New report finds Houston home sales declining for the first time in three years, but there is a small silver lining.
In a Houston Association of Realtors home sales report, released early Wednesday, research revealed sales in the metro area, which has stood as somewhat of an oasis in the wake of the housing crisis, declined in May for the first time in three years.
Including all property types, May sales totaled 8,688 units, amounting to a 5 percent decline year-over-year, with exceptional declines to single-family home sales – down 7.3 percent from May 2013 – and, as expected, foreclosed property sales – down 57.4 percent from May 2013. However, in a bizarre twist, average sale price is actually up, according to HAR.
While sales of properties priced on the lower-end of the home price scale continue suffering from historically low inventory levels, sales of homes priced $500,000 and above are on the rise, outpacing May 2013 levels. According to HAR, as a result, total dollar volume for properties sold in the city rose to $2.3 billion, slightly edging out the $2.2 billion sold in May 2013.
What Are the Details?
While cumulative home sales in Houston declined overall, HAR’s report revealed the dwindling numbers were due largely in part to dips in single-family and foreclosed property sales.
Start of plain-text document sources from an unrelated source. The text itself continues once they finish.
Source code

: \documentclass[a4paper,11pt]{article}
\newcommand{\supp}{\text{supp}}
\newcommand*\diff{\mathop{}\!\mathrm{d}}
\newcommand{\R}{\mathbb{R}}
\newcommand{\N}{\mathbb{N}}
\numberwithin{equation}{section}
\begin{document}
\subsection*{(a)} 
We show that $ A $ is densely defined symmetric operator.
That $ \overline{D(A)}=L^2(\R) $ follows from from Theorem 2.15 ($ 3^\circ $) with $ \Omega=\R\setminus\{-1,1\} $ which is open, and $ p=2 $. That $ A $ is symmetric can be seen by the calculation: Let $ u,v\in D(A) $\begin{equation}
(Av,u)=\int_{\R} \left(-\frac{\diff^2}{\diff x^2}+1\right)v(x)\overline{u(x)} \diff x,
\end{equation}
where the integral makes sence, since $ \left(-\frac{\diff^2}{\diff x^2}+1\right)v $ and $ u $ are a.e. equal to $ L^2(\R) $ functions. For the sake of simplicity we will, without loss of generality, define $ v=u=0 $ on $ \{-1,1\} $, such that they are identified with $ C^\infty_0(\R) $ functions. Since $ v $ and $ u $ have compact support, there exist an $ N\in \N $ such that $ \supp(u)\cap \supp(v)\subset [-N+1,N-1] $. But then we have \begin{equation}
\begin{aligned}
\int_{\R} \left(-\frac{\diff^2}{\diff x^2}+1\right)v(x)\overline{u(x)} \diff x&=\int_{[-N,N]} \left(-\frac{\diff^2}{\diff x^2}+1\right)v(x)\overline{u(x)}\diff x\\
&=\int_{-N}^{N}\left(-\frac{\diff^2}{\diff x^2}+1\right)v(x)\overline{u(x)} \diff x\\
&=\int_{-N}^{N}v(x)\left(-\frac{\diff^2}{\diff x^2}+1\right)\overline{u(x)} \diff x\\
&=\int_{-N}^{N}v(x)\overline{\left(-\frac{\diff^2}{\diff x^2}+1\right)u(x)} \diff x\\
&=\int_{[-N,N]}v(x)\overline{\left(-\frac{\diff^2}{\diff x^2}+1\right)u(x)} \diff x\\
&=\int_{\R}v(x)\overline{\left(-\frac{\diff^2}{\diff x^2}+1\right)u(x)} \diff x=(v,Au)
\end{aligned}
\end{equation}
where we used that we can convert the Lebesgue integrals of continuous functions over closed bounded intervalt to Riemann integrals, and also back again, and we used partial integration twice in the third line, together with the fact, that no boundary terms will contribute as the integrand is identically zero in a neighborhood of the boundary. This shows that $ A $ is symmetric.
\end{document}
When broken down into individual property types, the news of the first sales decline in thirty-four consecutive months seems slightly less ominous:
- Single-family home rentals increased 20.4 percent compared to May 2013, raising the average rent by 4.5 percent to $1,727.
- Townhouse and condominium sales increased 4.8 percent compared to May 2013, raising the average price by 2.1 percent to $193,992.
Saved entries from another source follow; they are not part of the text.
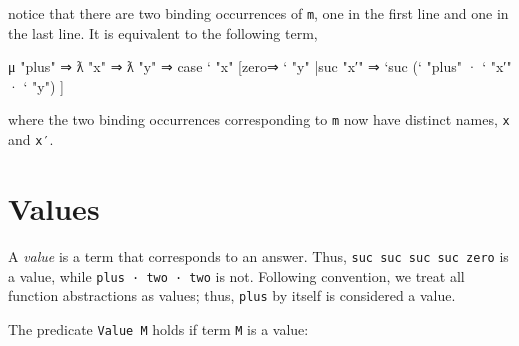 notice that there are two binding occurrences of \texttt{m}, one in the
first line and one in the last line. It is equivalent to the following
term,

\begin{myDisplay}
μ "plus" ⇒ ƛ "x" ⇒ ƛ "y" ⇒
  case ` "x"
    [zero⇒ ` "y"
    |suc "x′" ⇒ `suc (` "plus" · ` "x′" · ` "y") ]
\end{myDisplay}

where the two binding occurrences corresponding to \texttt{m} now have
distinct names, \texttt{x} and \texttt{x′}.

\hypertarget{values}{%
\section{Values}\label{values}}

A \emph{value} is a term that corresponds to an answer. Thus,
\texttt{\textasciigrave{}suc\ \textasciigrave{}suc\ \textasciigrave{}suc\ \textasciigrave{}suc\ \textasciigrave{}zero}
is a value, while \texttt{plus\ ·\ two\ ·\ two} is not. Following
convention, we treat all function abstractions as values; thus,
\texttt{plus} by itself is considered a value.

The predicate \texttt{Value\ M} holds if term \texttt{M} is a value:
- Existing-home sales declined 4.2 percent compared to May 2013. Still, the average sale price rose 7.4 percent to $263,560.
A Silver Lining
There were some in the Houston market shocked by the news of HAR’s new home sales report, but ask the association’s chair, Realtor Chaille Ralph of Heritage Texas Properties, and she’ll tell you this decline was all but inevitable.
“It was just a matter of time before our depleted supply of inventory caught up with us,” she said. “This is Economics 101: Supply and Demand. Until more homes are listed for sale and new housing is built, it’s a safe bet that there will be further sales declines and more demand for rental properties.”
One silver lining from HAR’s report is that the decline in home sales has actually allowed inventory levels to climb, if only slightly. In May, Houston’s inventory crawled up to a 2.8 months supply, which is the first increase the city has seen since last December when inventory hit a 2.6 months supply. Still, inventory remains considerably lower than the 3.3 months supply recorded in May 2013, and even lower still than national inventory, which is currently a 5.9 months supply.